Later, it became more common to use inside sales teams (or outsourced telesales) to do the bulk of cold calling. Once leads were developed by inside sales, they were passed to the direct sales team. There were numerous advantages to this model, including a lower cost model and a better prospecting process.
Having inside sales do the bulk of the cold calling allowed more expensive direct sales executives to spend more of their time face-to-face with customers, where their value was more fully utilized. Cold calling was carried out by lower cost inside sales reps.
Another advantage of this model was that slower moving prospects didn’t fall through the cracks when direct sales got sucked into intense sales cycles. The inside sales group typically would use a centralized Contact Management System to track all prospects and to make sure that they were contacted on a regular schedule. Without an inside sales team, even the best direct sales executives would get tied up with closing deals, to the detriment of following up with early stage prospects. The pressure of closing each quarter set their priorities.

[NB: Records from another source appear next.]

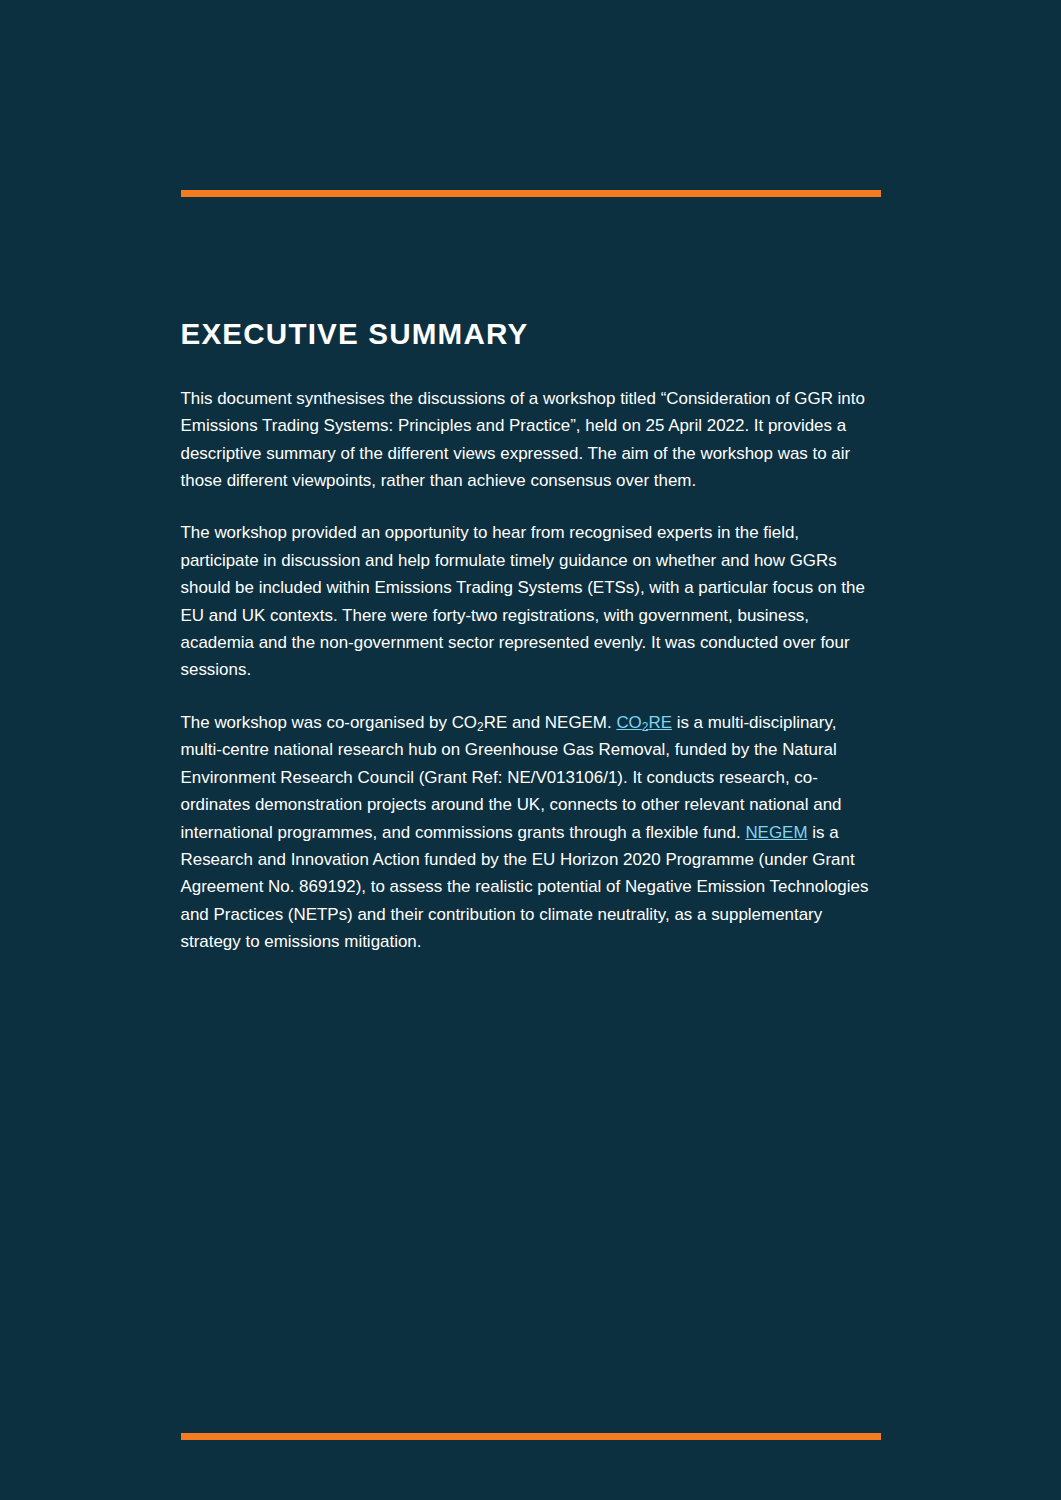Executive Summary
This document synthesises the discussions of a workshop titled “Consideration of GGR into Emissions Trading Systems: Principles and Practice”, held on 25 April 2022. It provides a descriptive summary of the different views expressed. The aim of the workshop was to air those different viewpoints, rather than achieve consensus over them.
The workshop provided an opportunity to hear from recognised experts in the field, participate in discussion and help formulate timely guidance on whether and how GGRs should be included within Emissions Trading Systems (ETSs), with a particular focus on the EU and UK contexts. There were forty-two registrations, with government, business, academia and the non-government sector represented evenly. It was conducted over four sessions.
The workshop was co-organised by CO2RE and NEGEM. CO2RE is a multi-disciplinary, multi-centre national research hub on Greenhouse Gas Removal, funded by the Natural Environment Research Council (Grant Ref: NE/V013106/1). It conducts research, co-ordinates demonstration projects around the UK, connects to other relevant national and international programmes, and commissions grants through a flexible fund. NEGEM is a Research and Innovation Action funded by the EU Horizon 2020 Programme (under Grant Agreement No. 869192), to assess the realistic potential of Negative Emission Technologies and Practices (NETPs) and their contribution to climate neutrality, as a supplementary strategy to emissions mitigation.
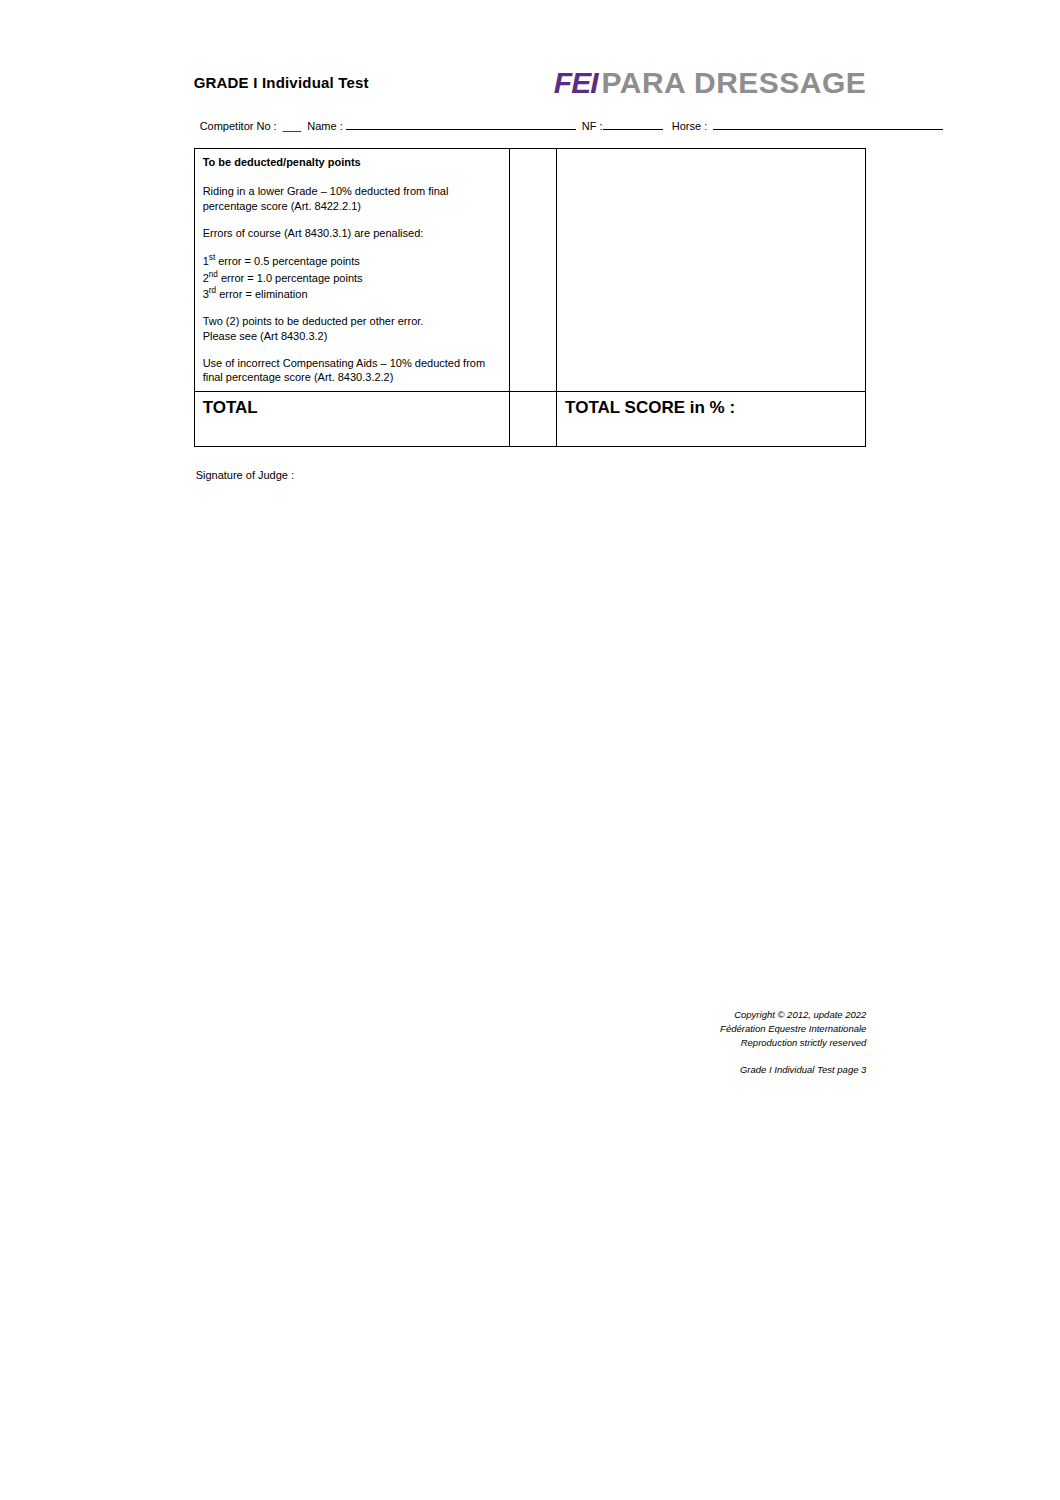GRADE I Individual Test
FEI PARA DRESSAGE
Competitor No : ___ Name : NF : Horse :
| To be deducted/penalty points Riding in a lower Grade – 10% deducted from final percentage score (Art. 8422.2.1) Errors of course (Art 8430.3.1) are penalised: 1 st error = 0.5 percentage points 2 nd error = 1.0 percentage points 3 rd error = elimination Two (2) points to be deducted per other error. Please see (Art 8430.3.2) Use of incorrect Compensating Aids – 10% deducted from final percentage score (Art. 8430.3.2.2) | | |
| TOTAL | | TOTAL SCORE in % : |
Signature of Judge :
Copyright © 2012, update 2022
Fédération Equestre Internationale
Reproduction strictly reserved
Grade I Individual Test page 3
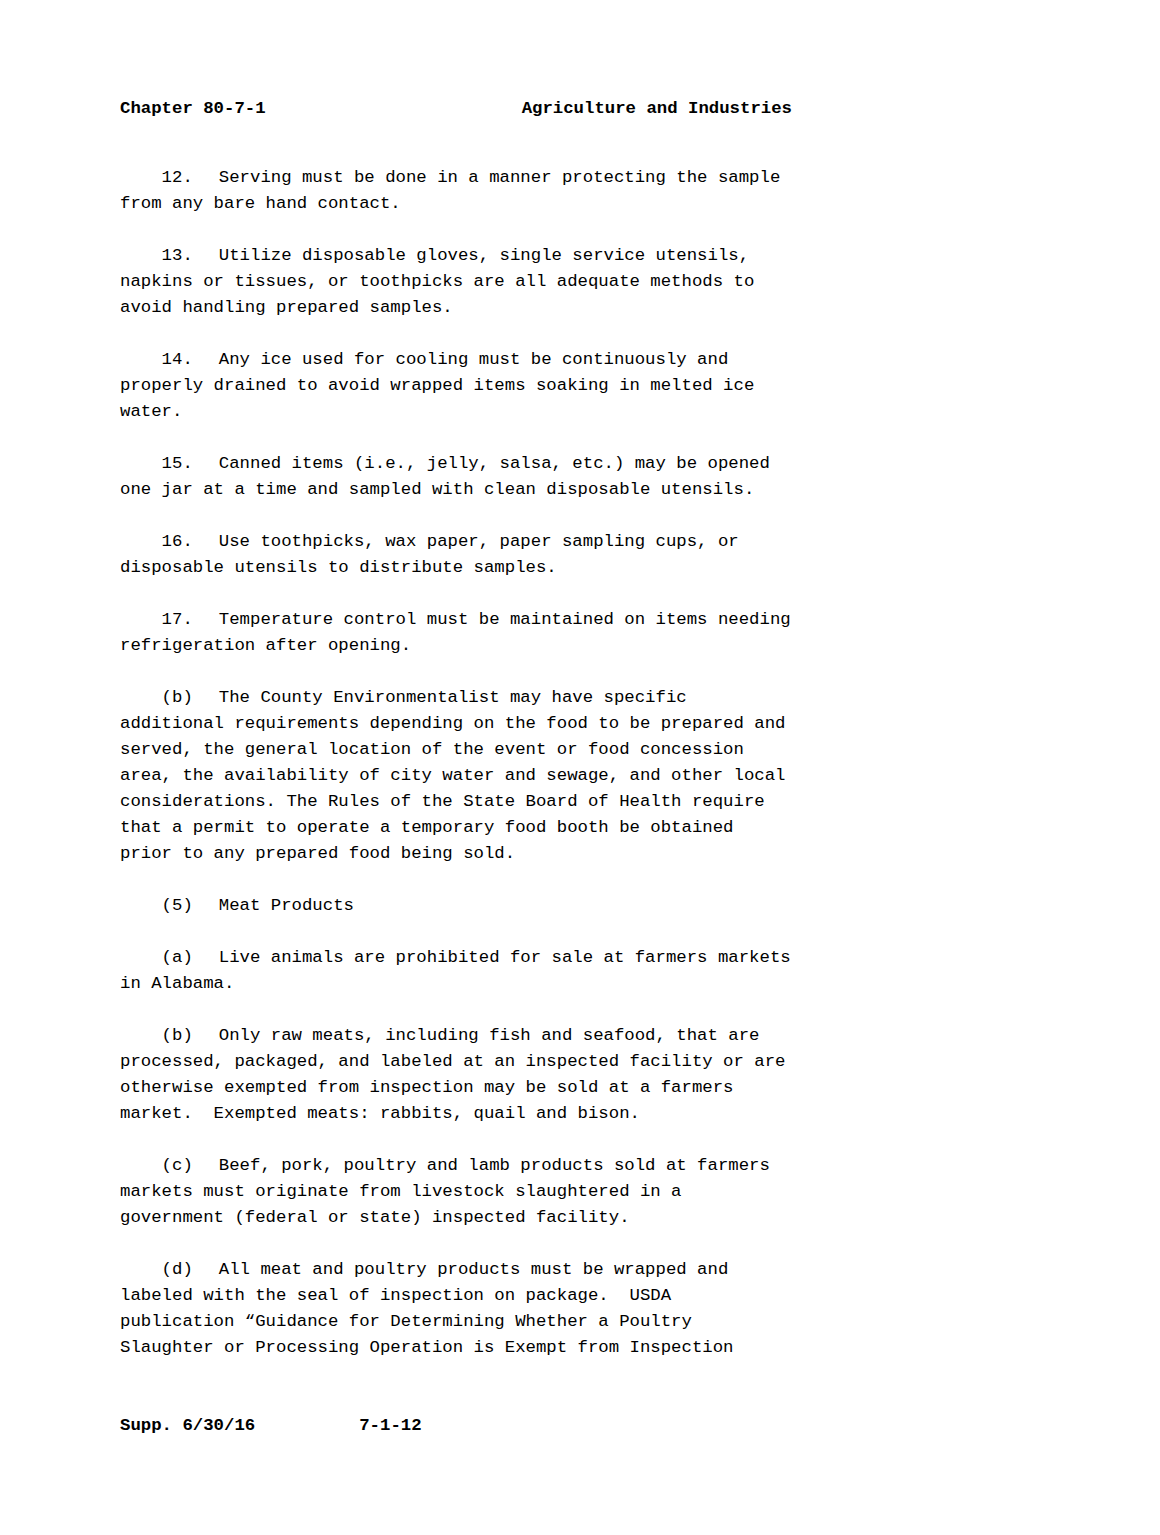Chapter 80-7-1
Agriculture and Industries
12. Serving must be done in a manner protecting the sample from any bare hand contact.
13. Utilize disposable gloves, single service utensils, napkins or tissues, or toothpicks are all adequate methods to avoid handling prepared samples.
14. Any ice used for cooling must be continuously and properly drained to avoid wrapped items soaking in melted ice water.
15. Canned items (i.e., jelly, salsa, etc.) may be opened one jar at a time and sampled with clean disposable utensils.
16. Use toothpicks, wax paper, paper sampling cups, or disposable utensils to distribute samples.
17. Temperature control must be maintained on items needing refrigeration after opening.
(b) The County Environmentalist may have specific additional requirements depending on the food to be prepared and served, the general location of the event or food concession area, the availability of city water and sewage, and other local considerations. The Rules of the State Board of Health require that a permit to operate a temporary food booth be obtained prior to any prepared food being sold.
(5) Meat Products
(a) Live animals are prohibited for sale at farmers markets in Alabama.
(b) Only raw meats, including fish and seafood, that are processed, packaged, and labeled at an inspected facility or are otherwise exempted from inspection may be sold at a farmers market. Exempted meats: rabbits, quail and bison.
(c) Beef, pork, poultry and lamb products sold at farmers markets must originate from livestock slaughtered in a government (federal or state) inspected facility.
(d) All meat and poultry products must be wrapped and labeled with the seal of inspection on package. USDA publication “Guidance for Determining Whether a Poultry Slaughter or Processing Operation is Exempt from Inspection
Supp. 6/30/16
7-1-12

More recently, with the emergence of inbound marketing and lead nurturing, a better model has emerged. Internet marketing can be used to front-end inside sales. Just as inside sales was a more cost effective approach to cold calling, internet marketing is more cost effective than inside sales.
Using inbound marketing (SEO, blogging, downloadable content, social media) to attract prospects to your website, and then using lead nurturing strategies to progress leads along their individual buyers’ journeys, is a terrific front-end process for inside sales.
The diagram above makes it appear as though this is a linear process, but it’s not. There’s overlap between inbound marketing and inside sales during the lead nurturing and lead qualification process. If someone downloads a few white papers and spends 30 minutes reading a dozen pages on your website, that’s very promising inbound activity. The next step should be to have inside sales call to ask the classic BANT-type questions (Budget, Authority, Need, Timeframe). Maybe they have the need for your solution, but the timing is further out. Let inbound marketing continue to nurture the lead. Or maybe the prospect is further along in their buying cycle and they’re ready to meet with direct sales.
Inbound marketing has benefits for the inside sales process as well. If a prospect has downloaded a white paper from your website and has visited 10 pages on your website, this gives inside sales a great way to start their conversation. They have a good idea what the prospect is interested in. In fact, inside sales can make a “warm” call rather than a cold call. After all, the digital conversation has already begun between the company and the prospect. The inside sales person just needs to join the conversation. This is a much more cost effective way to use inside sales compared with cold calling.
Just as inside sales team members cost less than direct sales team members, inbound marketing costs less than inside sales. How much less? According to HubSpot in their State of Inbound Marketing report, Inbound marketing costs 60% less than outbound marketing. With inbound marketing, you attract prospects from your entire market, across all time zones and geographies, 7 days a week, 24 hours per day.
Conclusion
A complex sale will never happen without the eventual face-to-face sales cycle. But that sales cycle is happening later in the buying process, due to the immense about of information available on the internet. So, what’s the best way to generate leads and to prioritize the work of nurturing and qualifying leads? The best way is to mix inbound with outbound. Outbound includes email and inside sales. I would use inbound marketing to replace cold calls, and never call a company until they raise their hand, so to speak, by downloading some content on your site.